TRY IT: Without any pictures, retype exactly the lines from the one with "vfov_deg: 8.0" through the final line of the records.

»»

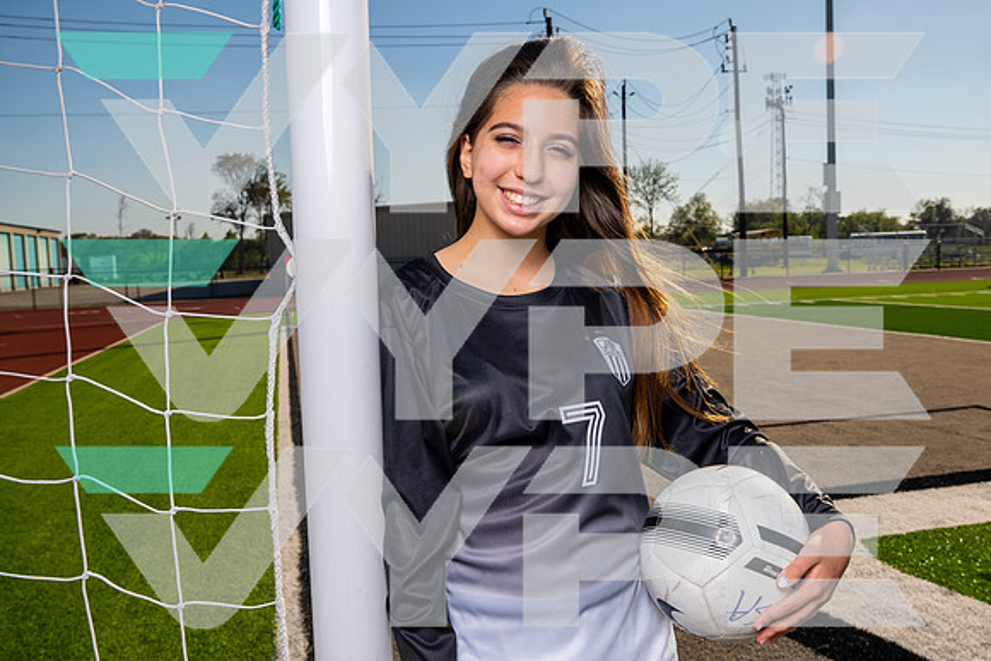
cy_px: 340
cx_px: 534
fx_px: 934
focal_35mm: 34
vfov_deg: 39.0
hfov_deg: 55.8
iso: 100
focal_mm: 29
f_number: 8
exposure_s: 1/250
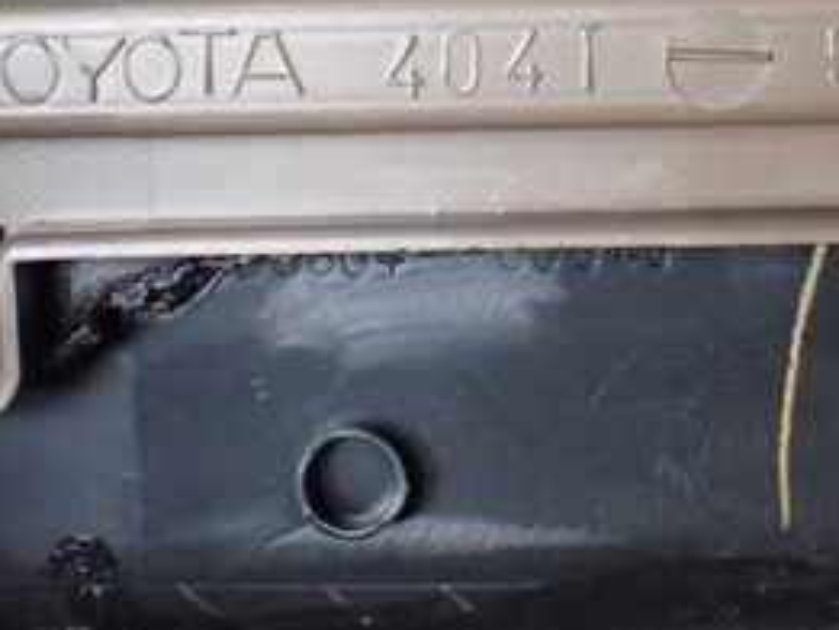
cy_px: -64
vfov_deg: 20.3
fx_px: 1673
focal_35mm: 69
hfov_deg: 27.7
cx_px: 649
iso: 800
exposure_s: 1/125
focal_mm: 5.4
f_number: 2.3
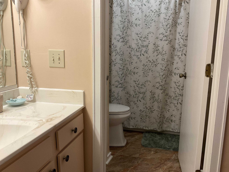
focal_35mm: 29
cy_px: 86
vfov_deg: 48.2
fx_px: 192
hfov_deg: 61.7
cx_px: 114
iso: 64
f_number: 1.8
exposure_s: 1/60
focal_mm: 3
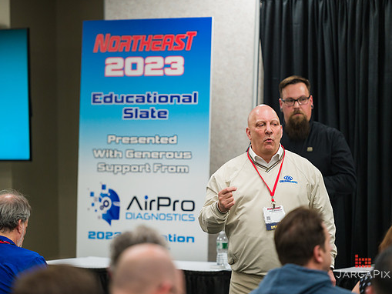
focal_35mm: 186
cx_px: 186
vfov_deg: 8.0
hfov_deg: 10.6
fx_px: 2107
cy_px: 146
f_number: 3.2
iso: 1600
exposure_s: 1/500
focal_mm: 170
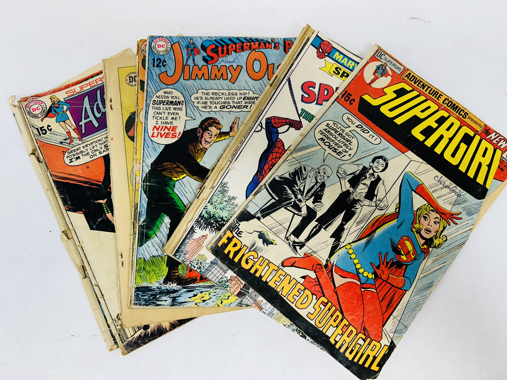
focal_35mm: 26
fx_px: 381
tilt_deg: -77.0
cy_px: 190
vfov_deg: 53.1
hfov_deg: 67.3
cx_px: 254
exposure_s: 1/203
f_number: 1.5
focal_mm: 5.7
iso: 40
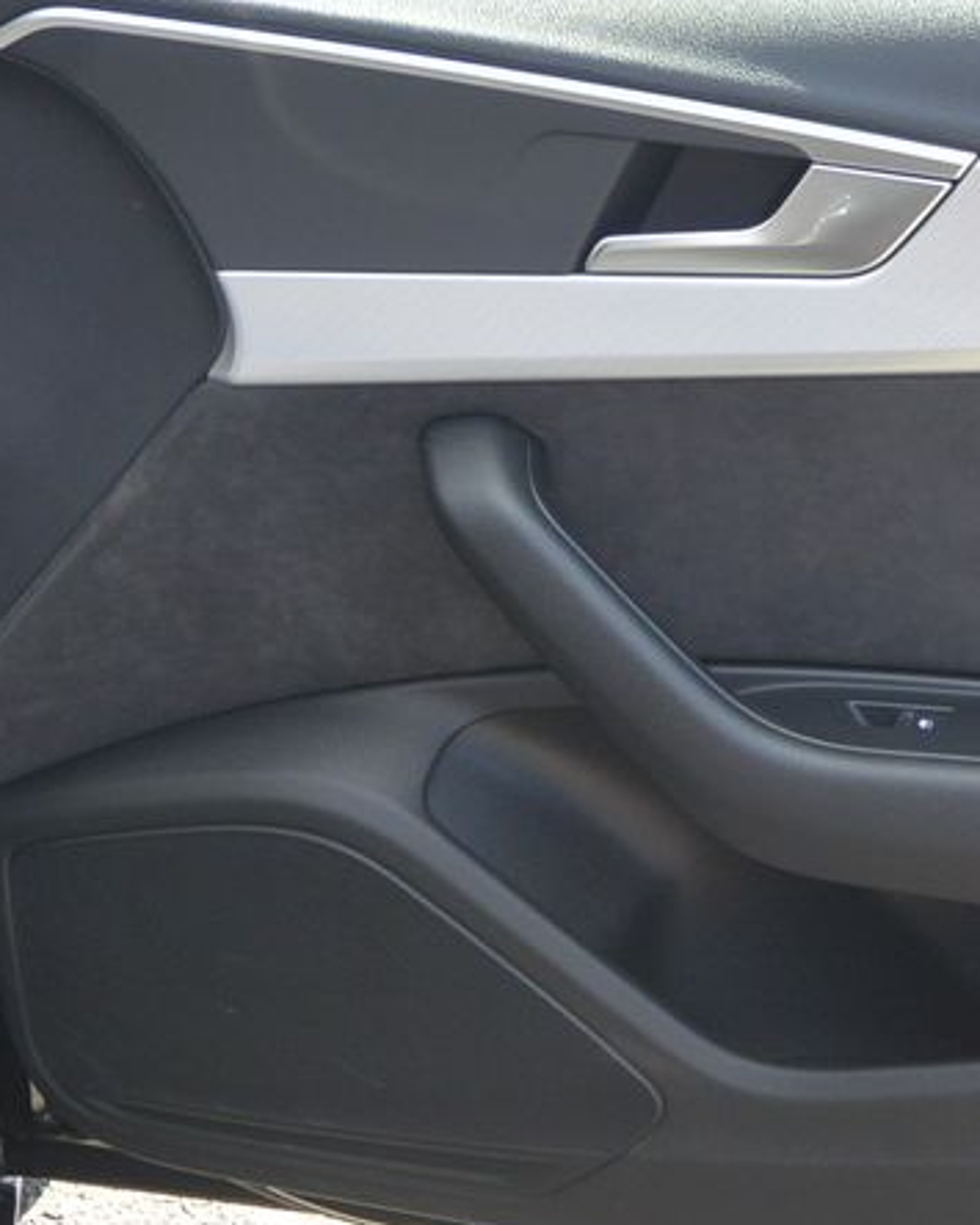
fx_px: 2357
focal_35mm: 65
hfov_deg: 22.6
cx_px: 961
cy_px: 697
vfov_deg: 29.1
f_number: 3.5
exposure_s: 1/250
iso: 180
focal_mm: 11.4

««

SOLUTION FOR THIS EXERCISE:
vfov_deg: 8.0
hfov_deg: 10.6
fx_px: 2107
cy_px: 146
f_number: 3.2
iso: 1600
exposure_s: 1/500
focal_mm: 170
focal_35mm: 26
fx_px: 381
tilt_deg: -77.0
cy_px: 190
vfov_deg: 53.1
hfov_deg: 67.3
cx_px: 254
exposure_s: 1/203
f_number: 1.5
focal_mm: 5.7
iso: 40
fx_px: 2357
focal_35mm: 65
hfov_deg: 22.6
cx_px: 961
cy_px: 697
vfov_deg: 29.1
f_number: 3.5
exposure_s: 1/250
iso: 180
focal_mm: 11.4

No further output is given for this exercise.